Dissertação
Fragmentação identitária no romance “O caso Morel”, de Rubem Fonseca
Fecha
2022-07-20Autor
Angst, Carine Maria
Institución
Resumen
This thesis aims to analyze identity elements in the novel O caso Morel (1995), written by
Rubem Fonseca. For this, at first, some important characteristics of the historical context in
which the novel was written were traced, in addition to carrying out a reflection on the social
configuration at the world level and in Brazil in that period. This discussion aimed to
intertwine the context of production at the time with the fragmentation of the novel and to
identify possible dialogues with the period in which the text was produced. In a second
moment, some considerations were made about postmodernism, a context in which the novel
was produced and received by the public and critics. Thus, the theories of Jameson (1997),
Lyotard (2009), Hutcheon (1991), Rouanet (1987), Bauman (2005) and Hall (2006) were
chosen because it is considered that their research on postmodernity and identity converge
with the fragmentary structure of the novel under study.

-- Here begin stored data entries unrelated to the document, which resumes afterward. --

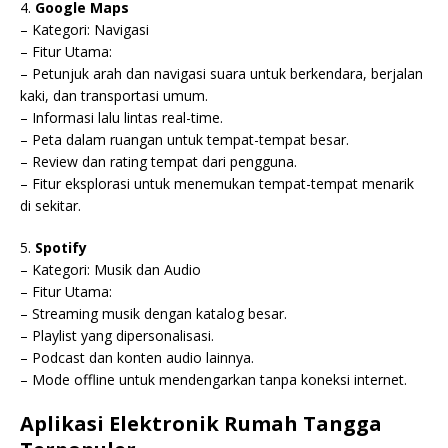
4.
Google Maps
– Kategori: Navigasi
– Fitur Utama:
– Petunjuk arah dan navigasi suara untuk berkendara, berjalan
kaki, dan transportasi umum.
– Informasi lalu lintas real-time.
– Peta dalam ruangan untuk tempat-tempat besar.
– Review dan rating tempat dari pengguna.
– Fitur eksplorasi untuk menemukan tempat-tempat menarik
di sekitar.
5.
Spotify
– Kategori: Musik dan Audio
– Fitur Utama:
– Streaming musik dengan katalog besar.
– Playlist yang dipersonalisasi.
– Podcast dan konten audio lainnya.
– Mode offline untuk mendengarkan tanpa koneksi internet.
Aplikasi Elektronik Rumah Tangga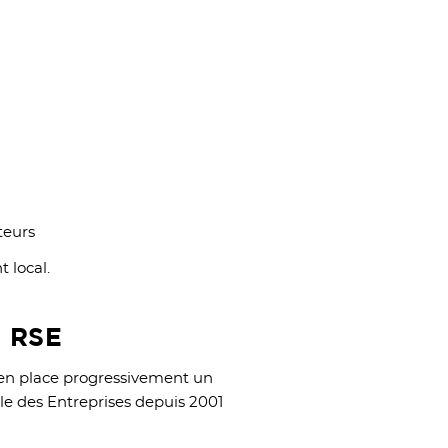
teurs
 local.
a RSE
e en place progressivement un
ale des Entreprises depuis 2001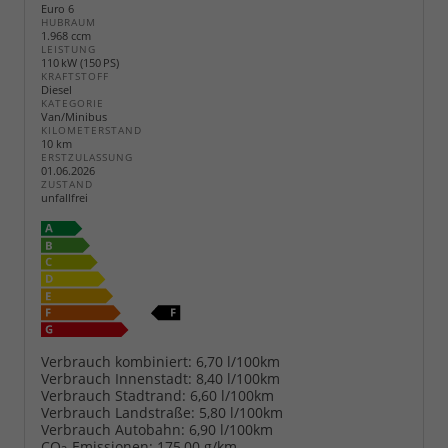
Euro 6
HUBRAUM
1.968 ccm
LEISTUNG
110 kW (150 PS)
KRAFTSTOFF
Diesel
KATEGORIE
Van/Minibus
KILOMETERSTAND
10 km
ERSTZULASSUNG
01.06.2026
ZUSTAND
unfallfrei
Verbrauch kombiniert:
6,70 l/100km
Verbrauch Innenstadt:
8,40 l/100km
Verbrauch Stadtrand:
6,60 l/100km
Verbrauch Landstraße:
5,80 l/100km
Verbrauch Autobahn:
6,90 l/100km
CO
-Emissionen:
175,00 g/km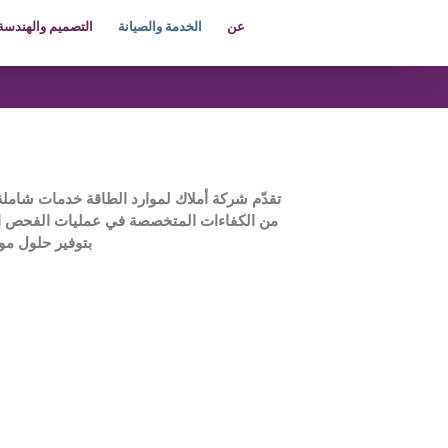
عن
الخدمة والصيانة
التصميم والهندسة
تقدّم شركة أملاك لموارد الطاقة خدمات شاملة 
من الكفاءات المتخصصة في عمليات الفحص الدور
بتوفير حلول موث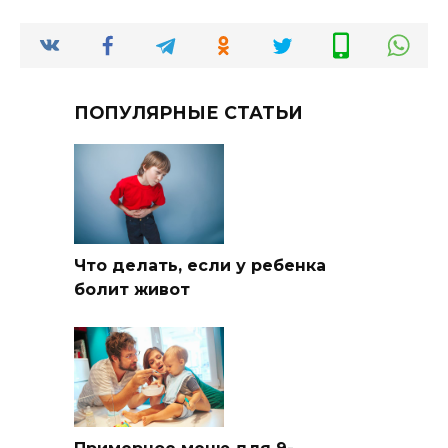
ПОПУЛЯРНЫЕ СТАТЬИ
Что делать, если у ребенка
болит живот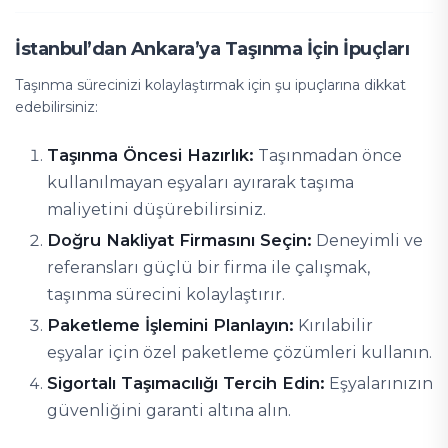
İstanbul’dan Ankara’ya Taşınma İçin İpuçları
Taşınma sürecinizi kolaylaştırmak için şu ipuçlarına dikkat
edebilirsiniz:
Taşınma Öncesi Hazırlık:
Taşınmadan önce
kullanılmayan eşyaları ayırarak taşıma
maliyetini düşürebilirsiniz.
Doğru Nakliyat Firmasını Seçin:
Deneyimli ve
referansları güçlü bir firma ile çalışmak,
taşınma sürecini kolaylaştırır.
Paketleme İşlemini Planlayın:
Kırılabilir
eşyalar için özel paketleme çözümleri kullanın.
Sigortalı Taşımacılığı Tercih Edin:
Eşyalarınızın
güvenliğini garanti altına alın.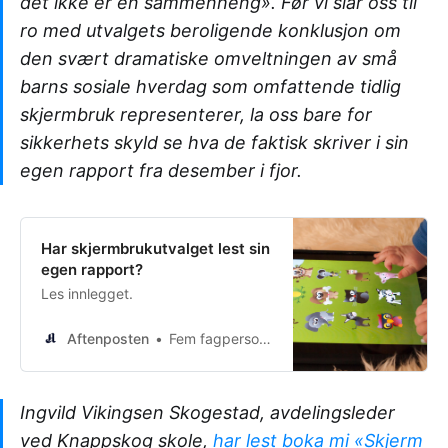
det ikke er en sammenheng». Før vi slår oss til
ro med utvalgets beroligende konklusjon om
den svært dramatiske omveltningen av små
barns sosiale hverdag som omfattende tidlig
skjermbruk representerer, la oss bare for
sikkerhets skyld se hva de faktisk skriver i sin
egen rapport fra desember i fjor.
Har skjermbrukutvalget lest sin
egen rapport?
Les innlegget.
Aftenposten
Fem fagpersoner
Ingvild Vikingsen Skogestad, avdelingsleder
ved Knappskog skole,
har lest boka mi «Skjerm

In a third moment, the fragmentary
composition of the narrators was analyzed through the narrative levels that are interspersed in
the text, followed by the analysis of the social and intimate ties established, mainly, by the
narrator-character of the novel. Then, it was explored how space and time are used in the
narrative by the protagonists to establish links with their identity projects. Finally, it was
observed how the form and structure of the novel dialogue and reinforce the fragmentation of
the narrative voice, social ties, space and time through ruptures, lack of linearity, citations and
generic hybridism of the narrative construction. Finally, the research portrays that the
characters Morel, in the narrative foreground, and Vilela, in the narrative background,
represent the provisionality and identity fragmentation of the postmodern man. The results
show that the novel O caso Morel, by Rubem Fonseca deconstructs, reconstructs and then
breaks with the very structure of the text, exposing that postmodern fiction aims to
problematize the reference, which results in the weakening of meanings, in the fragmentation
of poetics and in identity fragmentation.